The U.S. Food and Drug Administration granted full approval this week to the first COVID-19 vaccine for people 16 and older. So what does full FDA approval really mean?
The FDA’s approval of Pfizer-BioNTech’s vaccine is based on six months of follow-up data from approximately 20,000 people who received the two-dose vaccine and 20,000 people who received the placebo. The vaccine was found to be safe and 90% to 95% effective in preventing COVID-19, says John Segreti, MD, an infectious disease expert at Rush University Medical Center.
Until Monday, the vaccine was authorized only for emergency use, a status that the FDA can grant to speed access to vaccines and other products during public health emergencies like the coronavirus pandemic. The Pfizer-BioNTech vaccine continues to be available under emergency use authorization for people ages 12 through 15 and for a third dose in people with compromised immune systems.
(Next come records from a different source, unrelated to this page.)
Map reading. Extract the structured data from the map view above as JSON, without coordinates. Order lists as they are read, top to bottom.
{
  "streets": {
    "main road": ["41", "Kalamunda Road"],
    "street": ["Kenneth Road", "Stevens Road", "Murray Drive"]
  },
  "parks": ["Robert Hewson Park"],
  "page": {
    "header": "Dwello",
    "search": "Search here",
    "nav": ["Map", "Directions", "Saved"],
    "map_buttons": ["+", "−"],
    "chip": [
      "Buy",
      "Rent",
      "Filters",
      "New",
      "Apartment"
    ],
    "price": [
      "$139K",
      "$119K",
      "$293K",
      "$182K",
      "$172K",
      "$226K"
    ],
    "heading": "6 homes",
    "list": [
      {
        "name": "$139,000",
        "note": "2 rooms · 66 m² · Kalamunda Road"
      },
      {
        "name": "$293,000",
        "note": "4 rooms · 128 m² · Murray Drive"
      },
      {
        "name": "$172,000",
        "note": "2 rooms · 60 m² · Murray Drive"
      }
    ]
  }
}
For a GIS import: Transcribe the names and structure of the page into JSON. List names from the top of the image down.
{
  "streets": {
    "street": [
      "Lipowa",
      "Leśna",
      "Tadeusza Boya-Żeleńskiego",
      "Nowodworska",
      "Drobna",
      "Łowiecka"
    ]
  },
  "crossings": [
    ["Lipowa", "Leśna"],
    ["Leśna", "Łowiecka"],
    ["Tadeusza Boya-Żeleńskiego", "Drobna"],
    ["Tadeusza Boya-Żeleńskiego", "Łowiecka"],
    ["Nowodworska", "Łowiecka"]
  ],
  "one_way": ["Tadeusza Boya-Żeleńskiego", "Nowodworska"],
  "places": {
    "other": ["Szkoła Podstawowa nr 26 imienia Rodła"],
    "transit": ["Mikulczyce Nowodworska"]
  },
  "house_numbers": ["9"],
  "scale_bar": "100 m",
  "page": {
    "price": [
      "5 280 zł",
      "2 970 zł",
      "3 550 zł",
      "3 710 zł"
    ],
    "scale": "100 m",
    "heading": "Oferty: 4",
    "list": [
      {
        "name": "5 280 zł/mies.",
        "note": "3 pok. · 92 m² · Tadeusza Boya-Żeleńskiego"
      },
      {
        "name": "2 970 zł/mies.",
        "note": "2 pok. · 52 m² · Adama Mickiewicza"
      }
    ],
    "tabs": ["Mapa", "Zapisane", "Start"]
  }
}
While millions of Americans have already received COVID-19 vaccines made by various manufacturers, millions remain unvaccinated. Segreti hopes that anyone who was hesitant to have the vaccine because it was under emergency authorization use will decide to get the vaccine now.
“We already knew it was a good vaccine,” Segreti says. “So if the FDA’s full approval convinces some people that the vaccine is not investigational and they now feel comfortable getting the vaccine that’s great, even if it’s a small number.”
Getting vaccinated is the best way to prevent hospitalizations and deaths from COVID-19, especially amid a surge of cases caused by the Delta variant, Segreti says.
He adds: “I think we all have an obligation to protect ourselves but also to protect our families, our friends and our co-workers, and if you get the vaccine, you’re doing that.”